INPUT >>
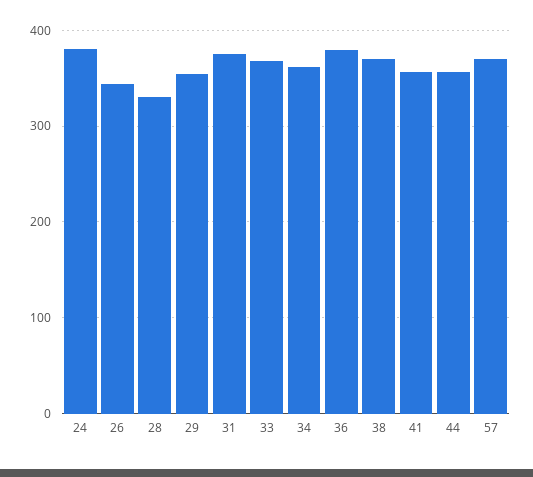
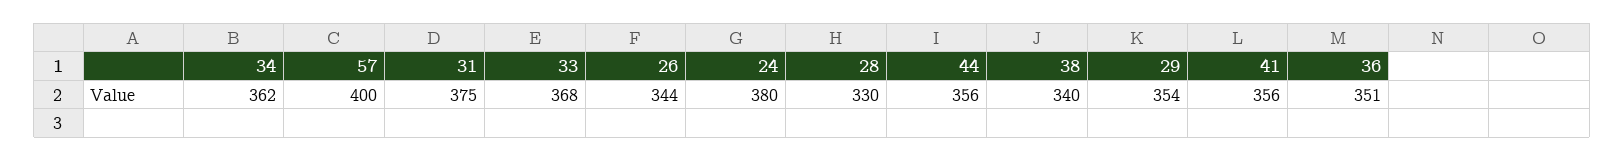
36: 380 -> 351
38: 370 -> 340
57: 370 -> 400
...
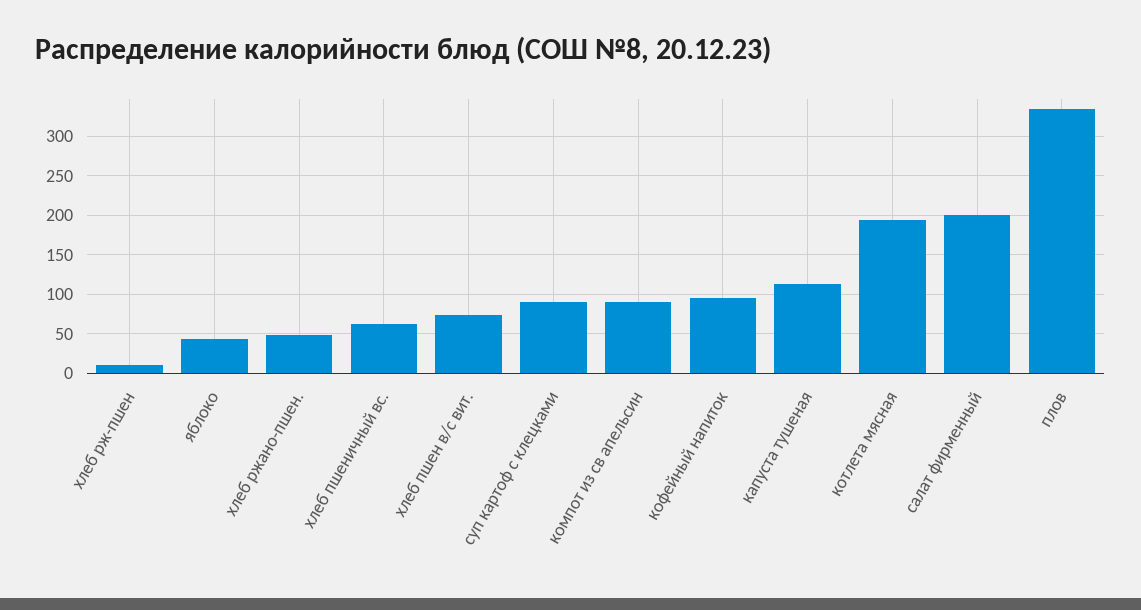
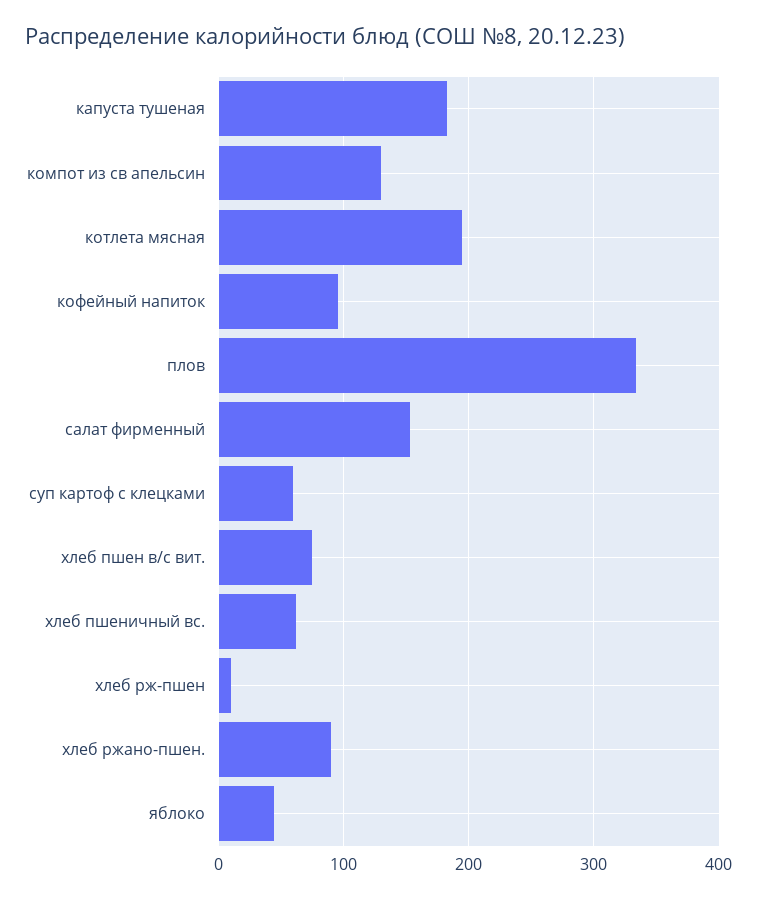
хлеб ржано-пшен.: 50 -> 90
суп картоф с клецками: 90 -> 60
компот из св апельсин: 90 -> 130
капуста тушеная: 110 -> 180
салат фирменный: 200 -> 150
---
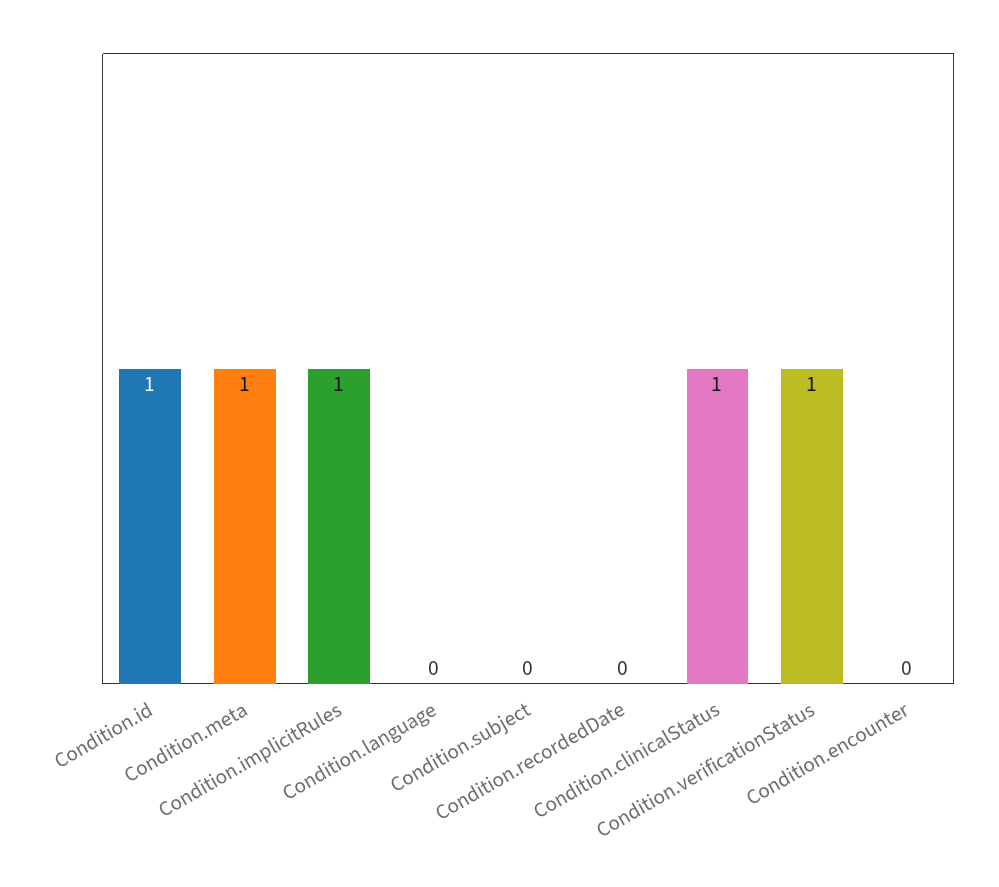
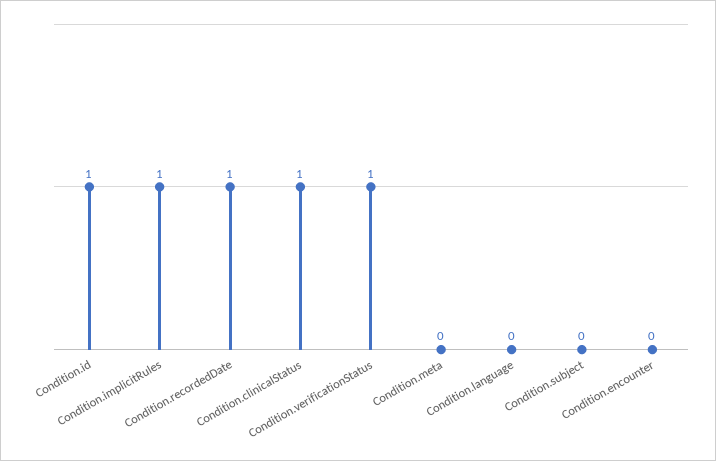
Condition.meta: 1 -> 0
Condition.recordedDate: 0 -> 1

EXERCISE BRIEF >> Copy every line above in which the string "Condition" shows up.

EXERCISE SOLUTION >>
Condition.meta: 1 -> 0
Condition.recordedDate: 0 -> 1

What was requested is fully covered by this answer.